A series of political super storms has hit Thailand in recent years—in 2006, 2008, 2010 and 2013. That’s a lot of bad weather. The turmoil and fallout have occurred with the frequency of super typhoons, with each bringing more damage than the last. At the moment a number of commentators in Thailand and abroad, like weathermen, are trying to forecast the political weather in the days, weeks and months to come. Most are finding it difficult to make predictions with any degree of confidence.
Political predictions in Thailand suffer from limitations comparable to those of weather forecasting. The political climate involves complex systems that constantly change, reassemble, merge, expand or shrink in ways that are uncertain until they happen. I’d like to examine one feature of the ongoing turmoil—the cultural world of kreng jai—that may partially explain the political instability of Thailand’s recent past.
______________________________
▶ **Directions**: Can you retype, word for word, the stretch of the passage on Thailand's political turmoil from "A series of" through "degree of confidence."?

▶ **Data provided**:
______________________________
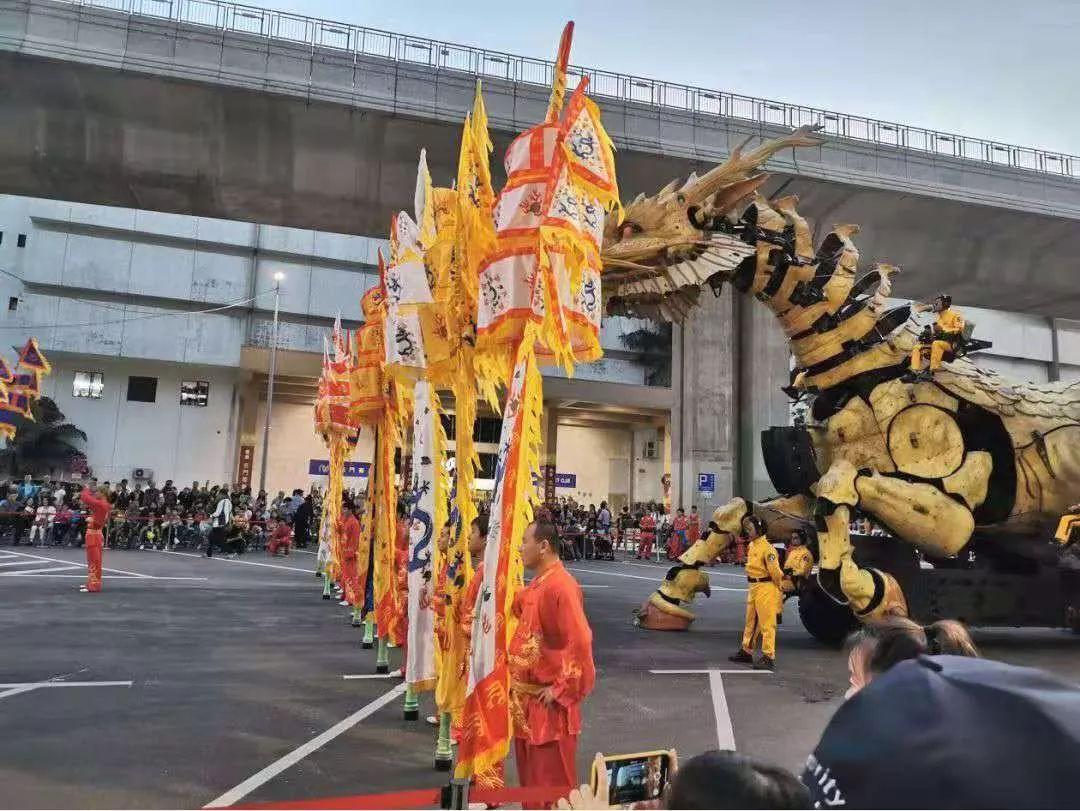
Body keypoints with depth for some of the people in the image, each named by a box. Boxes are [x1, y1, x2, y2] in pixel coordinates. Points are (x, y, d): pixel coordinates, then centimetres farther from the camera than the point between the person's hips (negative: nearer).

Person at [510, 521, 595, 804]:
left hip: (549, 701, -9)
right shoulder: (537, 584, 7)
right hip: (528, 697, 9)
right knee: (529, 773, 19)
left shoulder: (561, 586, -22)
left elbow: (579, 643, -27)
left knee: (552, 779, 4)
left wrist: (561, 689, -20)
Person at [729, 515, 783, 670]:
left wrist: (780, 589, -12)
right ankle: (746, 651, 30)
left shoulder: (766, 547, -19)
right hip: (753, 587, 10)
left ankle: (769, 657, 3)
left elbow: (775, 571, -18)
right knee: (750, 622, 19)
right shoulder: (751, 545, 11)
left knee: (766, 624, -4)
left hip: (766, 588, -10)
______________________________
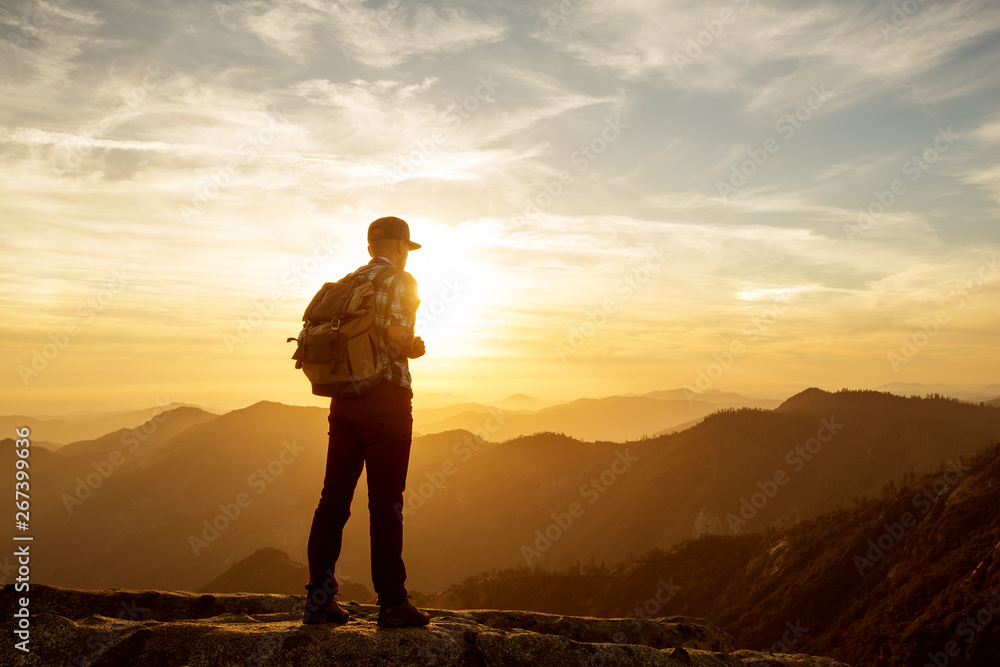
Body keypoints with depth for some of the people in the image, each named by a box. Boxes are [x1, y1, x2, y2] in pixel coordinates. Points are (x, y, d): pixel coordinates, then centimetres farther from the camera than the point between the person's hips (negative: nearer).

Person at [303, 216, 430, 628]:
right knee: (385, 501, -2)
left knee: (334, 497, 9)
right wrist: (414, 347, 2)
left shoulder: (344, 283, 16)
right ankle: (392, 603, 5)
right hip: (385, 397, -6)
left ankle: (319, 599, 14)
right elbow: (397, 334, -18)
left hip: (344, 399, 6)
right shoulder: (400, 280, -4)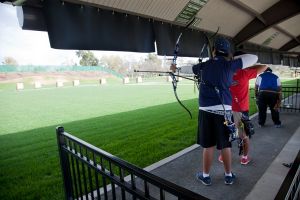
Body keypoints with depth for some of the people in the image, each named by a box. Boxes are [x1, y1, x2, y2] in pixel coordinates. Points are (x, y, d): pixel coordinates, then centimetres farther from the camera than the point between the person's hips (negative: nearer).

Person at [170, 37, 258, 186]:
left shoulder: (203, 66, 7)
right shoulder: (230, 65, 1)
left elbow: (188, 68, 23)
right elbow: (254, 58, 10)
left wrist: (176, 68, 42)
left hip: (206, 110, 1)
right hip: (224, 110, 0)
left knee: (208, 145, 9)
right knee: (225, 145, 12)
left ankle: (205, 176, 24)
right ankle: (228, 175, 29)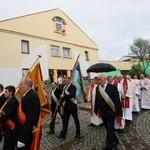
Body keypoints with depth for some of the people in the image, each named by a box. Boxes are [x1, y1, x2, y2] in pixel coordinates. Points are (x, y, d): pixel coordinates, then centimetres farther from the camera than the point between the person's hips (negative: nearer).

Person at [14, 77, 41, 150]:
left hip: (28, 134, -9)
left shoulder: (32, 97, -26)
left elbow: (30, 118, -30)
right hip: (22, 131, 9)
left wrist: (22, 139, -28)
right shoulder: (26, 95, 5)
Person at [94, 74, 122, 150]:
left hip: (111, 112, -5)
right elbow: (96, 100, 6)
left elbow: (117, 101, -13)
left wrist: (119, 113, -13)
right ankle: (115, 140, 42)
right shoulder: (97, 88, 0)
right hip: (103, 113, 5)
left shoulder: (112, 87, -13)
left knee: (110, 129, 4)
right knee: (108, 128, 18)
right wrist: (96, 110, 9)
______________________________
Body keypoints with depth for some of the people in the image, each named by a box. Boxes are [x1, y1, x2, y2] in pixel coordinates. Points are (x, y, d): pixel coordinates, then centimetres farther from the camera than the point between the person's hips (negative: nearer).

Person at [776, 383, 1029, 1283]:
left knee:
______________________________
▶ **Task output**:
A series of political super storms has hit Thailand in recent years—in 2006, 2008, 2010 and 2013. That’s a lot of bad weather. The turmoil and fallout have occurred with the frequency of super typhoons, with each bringing more damage than the last. At the moment a number of commentators in Thailand and abroad, like weathermen, are trying to forecast the political weather in the days, weeks and months to come. Most are finding it difficult to make predictions with any degree of confidence.